• Documento de origem

——————

Árvore de comando de válvulas é o eixo com ressaltos — os cames — que abre as válvulas no momento exato do ciclo do motor. Gira sincronizada ao virabrequim, na metade da rotação dele em motores quatro tempos.
O perfil do came define o motor
A forma do ressalto determina quanto e por quanto tempo a válvula fica aberta. Perfis diferentes produzem motores com características completamente distintas — torque em baixa ou potência em alta.
Sincronismo é crítico
Se o comando sair de fase em relação ao virabrequim, as válvulas abrem no momento errado. O motor perde rendimento imediatamente e, em motores de folga apertada, a válvula pode encontrar o pistão.
Corrente alongada, tensionador falho e guia desgastada são as causas mais comuns de perda de sincronismo.
Marcas de sincronismo
Toda montagem depende do alinhamento das marcas do comando com as do virabrequim. Errar um dente da engrenagem já produz motor que funciona mal — e às vezes nem funciona.
Desgaste dos cames
A superfície de contato com o balancim ou tucho desgasta quando falta filme de óleo. Came cavado altera o curso de abertura, reduz o rendimento e produz ruído mesmo com folga corretamente regulada.

——————

• Registros fornecidos
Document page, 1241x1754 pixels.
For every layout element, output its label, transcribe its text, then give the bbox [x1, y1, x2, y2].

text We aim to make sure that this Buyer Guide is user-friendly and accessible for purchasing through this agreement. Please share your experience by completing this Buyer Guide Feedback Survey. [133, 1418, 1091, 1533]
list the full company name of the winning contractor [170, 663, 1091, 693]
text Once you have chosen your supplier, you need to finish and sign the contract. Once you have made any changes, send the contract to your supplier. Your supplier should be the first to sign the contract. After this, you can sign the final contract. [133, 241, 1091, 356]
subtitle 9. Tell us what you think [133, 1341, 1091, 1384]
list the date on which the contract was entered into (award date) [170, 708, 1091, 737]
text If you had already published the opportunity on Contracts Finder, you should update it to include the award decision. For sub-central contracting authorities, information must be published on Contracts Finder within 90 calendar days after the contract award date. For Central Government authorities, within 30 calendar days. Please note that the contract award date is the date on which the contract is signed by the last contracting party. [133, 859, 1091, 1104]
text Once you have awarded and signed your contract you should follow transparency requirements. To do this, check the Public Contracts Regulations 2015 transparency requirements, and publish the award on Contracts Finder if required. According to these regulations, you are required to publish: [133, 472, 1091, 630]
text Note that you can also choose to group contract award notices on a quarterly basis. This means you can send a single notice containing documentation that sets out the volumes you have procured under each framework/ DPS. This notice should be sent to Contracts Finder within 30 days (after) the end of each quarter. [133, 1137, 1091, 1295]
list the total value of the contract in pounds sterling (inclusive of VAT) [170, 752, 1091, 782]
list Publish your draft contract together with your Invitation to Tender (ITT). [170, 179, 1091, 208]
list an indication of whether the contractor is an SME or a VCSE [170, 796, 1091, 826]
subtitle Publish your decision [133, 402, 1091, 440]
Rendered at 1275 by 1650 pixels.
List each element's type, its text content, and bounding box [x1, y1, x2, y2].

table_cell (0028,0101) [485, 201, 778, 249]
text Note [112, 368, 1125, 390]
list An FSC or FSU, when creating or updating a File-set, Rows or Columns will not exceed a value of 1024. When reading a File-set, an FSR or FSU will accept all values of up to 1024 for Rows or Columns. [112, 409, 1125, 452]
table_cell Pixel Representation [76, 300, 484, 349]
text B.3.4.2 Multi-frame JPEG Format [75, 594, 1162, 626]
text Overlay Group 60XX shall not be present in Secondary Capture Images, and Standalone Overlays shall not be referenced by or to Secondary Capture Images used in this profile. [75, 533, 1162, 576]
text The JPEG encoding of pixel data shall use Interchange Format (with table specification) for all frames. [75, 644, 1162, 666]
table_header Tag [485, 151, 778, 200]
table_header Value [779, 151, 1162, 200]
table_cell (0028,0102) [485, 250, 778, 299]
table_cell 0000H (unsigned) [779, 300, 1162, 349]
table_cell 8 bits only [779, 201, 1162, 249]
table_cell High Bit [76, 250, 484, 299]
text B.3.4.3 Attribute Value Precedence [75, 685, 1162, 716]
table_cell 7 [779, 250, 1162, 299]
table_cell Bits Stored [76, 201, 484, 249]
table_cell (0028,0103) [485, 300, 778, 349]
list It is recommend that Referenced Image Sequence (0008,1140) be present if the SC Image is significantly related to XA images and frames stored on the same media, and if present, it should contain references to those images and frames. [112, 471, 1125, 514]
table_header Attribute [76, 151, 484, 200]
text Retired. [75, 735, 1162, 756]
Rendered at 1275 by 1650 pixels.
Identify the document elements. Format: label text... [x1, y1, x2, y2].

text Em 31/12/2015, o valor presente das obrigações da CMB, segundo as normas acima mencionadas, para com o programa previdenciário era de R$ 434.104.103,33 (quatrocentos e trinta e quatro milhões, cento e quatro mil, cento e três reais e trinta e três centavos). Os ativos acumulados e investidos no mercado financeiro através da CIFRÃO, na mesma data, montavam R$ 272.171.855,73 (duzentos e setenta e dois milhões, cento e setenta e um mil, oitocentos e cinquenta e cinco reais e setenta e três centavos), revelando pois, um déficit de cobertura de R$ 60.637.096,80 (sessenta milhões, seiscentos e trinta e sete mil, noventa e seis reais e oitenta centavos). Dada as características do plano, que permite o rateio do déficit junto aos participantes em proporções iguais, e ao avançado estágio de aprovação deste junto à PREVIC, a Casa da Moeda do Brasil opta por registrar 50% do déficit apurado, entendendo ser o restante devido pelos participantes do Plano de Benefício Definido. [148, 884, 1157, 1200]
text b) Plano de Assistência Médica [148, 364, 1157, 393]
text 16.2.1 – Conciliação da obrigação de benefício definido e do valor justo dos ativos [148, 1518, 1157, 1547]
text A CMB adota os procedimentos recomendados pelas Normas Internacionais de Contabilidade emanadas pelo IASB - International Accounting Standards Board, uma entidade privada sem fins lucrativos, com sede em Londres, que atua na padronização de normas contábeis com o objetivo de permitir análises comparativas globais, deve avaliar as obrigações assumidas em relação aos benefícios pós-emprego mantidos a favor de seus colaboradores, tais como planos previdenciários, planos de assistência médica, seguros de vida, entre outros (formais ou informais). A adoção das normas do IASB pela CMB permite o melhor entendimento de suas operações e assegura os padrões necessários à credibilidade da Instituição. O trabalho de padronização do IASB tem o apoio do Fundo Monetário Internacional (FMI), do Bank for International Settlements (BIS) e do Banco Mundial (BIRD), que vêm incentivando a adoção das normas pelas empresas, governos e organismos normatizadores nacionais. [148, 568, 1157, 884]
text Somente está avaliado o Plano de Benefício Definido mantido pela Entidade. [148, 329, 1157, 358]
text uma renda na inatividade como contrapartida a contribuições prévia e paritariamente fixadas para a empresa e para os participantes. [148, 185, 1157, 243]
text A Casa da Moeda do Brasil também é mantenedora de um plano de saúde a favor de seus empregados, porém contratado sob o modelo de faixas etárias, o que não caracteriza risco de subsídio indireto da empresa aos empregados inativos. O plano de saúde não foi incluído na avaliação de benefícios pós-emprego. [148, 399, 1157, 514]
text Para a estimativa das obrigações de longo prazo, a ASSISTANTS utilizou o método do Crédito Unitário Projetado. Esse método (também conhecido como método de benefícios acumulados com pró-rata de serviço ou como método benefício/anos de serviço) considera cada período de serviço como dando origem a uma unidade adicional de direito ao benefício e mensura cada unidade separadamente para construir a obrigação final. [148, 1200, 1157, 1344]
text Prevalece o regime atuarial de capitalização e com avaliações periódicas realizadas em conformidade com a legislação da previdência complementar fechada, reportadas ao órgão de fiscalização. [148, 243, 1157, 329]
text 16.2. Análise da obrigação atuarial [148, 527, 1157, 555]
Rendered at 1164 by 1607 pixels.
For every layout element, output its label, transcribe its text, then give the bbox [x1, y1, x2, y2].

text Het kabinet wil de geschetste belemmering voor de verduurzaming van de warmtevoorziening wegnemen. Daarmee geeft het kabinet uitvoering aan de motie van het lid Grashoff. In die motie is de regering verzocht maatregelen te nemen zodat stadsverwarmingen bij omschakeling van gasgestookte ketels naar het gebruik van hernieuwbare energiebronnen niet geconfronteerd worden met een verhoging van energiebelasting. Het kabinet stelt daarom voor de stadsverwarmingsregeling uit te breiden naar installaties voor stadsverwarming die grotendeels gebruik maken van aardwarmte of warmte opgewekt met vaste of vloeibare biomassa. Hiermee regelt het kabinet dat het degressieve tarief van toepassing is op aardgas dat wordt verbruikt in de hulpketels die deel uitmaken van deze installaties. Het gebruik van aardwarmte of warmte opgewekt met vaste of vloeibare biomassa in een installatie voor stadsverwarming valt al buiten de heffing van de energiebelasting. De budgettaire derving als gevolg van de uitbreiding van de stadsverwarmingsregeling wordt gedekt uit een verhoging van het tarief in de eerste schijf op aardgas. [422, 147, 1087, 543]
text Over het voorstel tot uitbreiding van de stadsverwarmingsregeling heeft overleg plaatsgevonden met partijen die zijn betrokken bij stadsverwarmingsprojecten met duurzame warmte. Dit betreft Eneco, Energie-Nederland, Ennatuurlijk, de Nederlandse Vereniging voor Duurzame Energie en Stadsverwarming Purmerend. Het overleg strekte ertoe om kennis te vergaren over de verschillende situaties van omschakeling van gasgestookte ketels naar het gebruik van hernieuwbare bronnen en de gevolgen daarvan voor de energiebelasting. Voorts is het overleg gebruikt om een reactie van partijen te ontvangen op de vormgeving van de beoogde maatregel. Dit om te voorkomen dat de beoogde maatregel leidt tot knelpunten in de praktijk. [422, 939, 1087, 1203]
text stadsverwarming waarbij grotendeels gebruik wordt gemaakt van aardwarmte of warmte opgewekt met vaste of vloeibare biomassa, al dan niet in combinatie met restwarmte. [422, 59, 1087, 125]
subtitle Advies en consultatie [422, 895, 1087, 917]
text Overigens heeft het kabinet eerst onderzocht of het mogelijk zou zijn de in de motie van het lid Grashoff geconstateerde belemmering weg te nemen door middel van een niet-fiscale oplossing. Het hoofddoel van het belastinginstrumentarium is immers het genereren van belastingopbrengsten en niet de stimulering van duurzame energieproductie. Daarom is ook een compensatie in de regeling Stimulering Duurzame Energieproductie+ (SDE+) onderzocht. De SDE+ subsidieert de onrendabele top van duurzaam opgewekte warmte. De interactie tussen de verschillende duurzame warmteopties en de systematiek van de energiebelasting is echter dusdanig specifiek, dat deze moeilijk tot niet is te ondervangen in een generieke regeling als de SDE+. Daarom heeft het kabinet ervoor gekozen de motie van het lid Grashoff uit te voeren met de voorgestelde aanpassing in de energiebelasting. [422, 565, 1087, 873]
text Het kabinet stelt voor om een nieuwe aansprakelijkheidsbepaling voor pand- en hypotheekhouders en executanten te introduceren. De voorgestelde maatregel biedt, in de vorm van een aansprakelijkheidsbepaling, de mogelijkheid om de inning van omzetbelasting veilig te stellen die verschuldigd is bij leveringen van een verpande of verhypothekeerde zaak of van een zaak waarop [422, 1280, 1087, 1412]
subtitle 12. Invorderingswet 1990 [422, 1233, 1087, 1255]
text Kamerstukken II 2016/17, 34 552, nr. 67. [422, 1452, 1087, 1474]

——————

• Tarefas
**A)** Segundo o texto sobre a árvore de comando de válvulas, quais são as causas mais comuns de perda de sincronismo?
**B)** Prossiga com o texto sobre a árvore de comando de válvulas a partir da última frase.

• Respostas
**A)** Corrente alongada, tensionador falho e guia desgastada.

**B)**
Lubrificação é a condição de vida
O comando fica na parte alta do motor e é dos últimos pontos a receber óleo na partida. Óleo velho, nível baixo e partidas frequentes a frio com aceleração alta castigam justamente essa região.
Mancais do comando
Em muitos motores, o comando gira diretamente sobre o alumínio do cabeçote. Folga excessiva ali significa perda de pressão de óleo e desgaste que exige recuperação do cabeçote, não apenas troca do eixo.
Verificação
Inspeção visual dos cames, medição da altura do ressalto contra a especificação e verificação da folga nos mancais. Comando com came marcado deve ser avaliado junto com o balancim correspondente — os dois desgastam em par.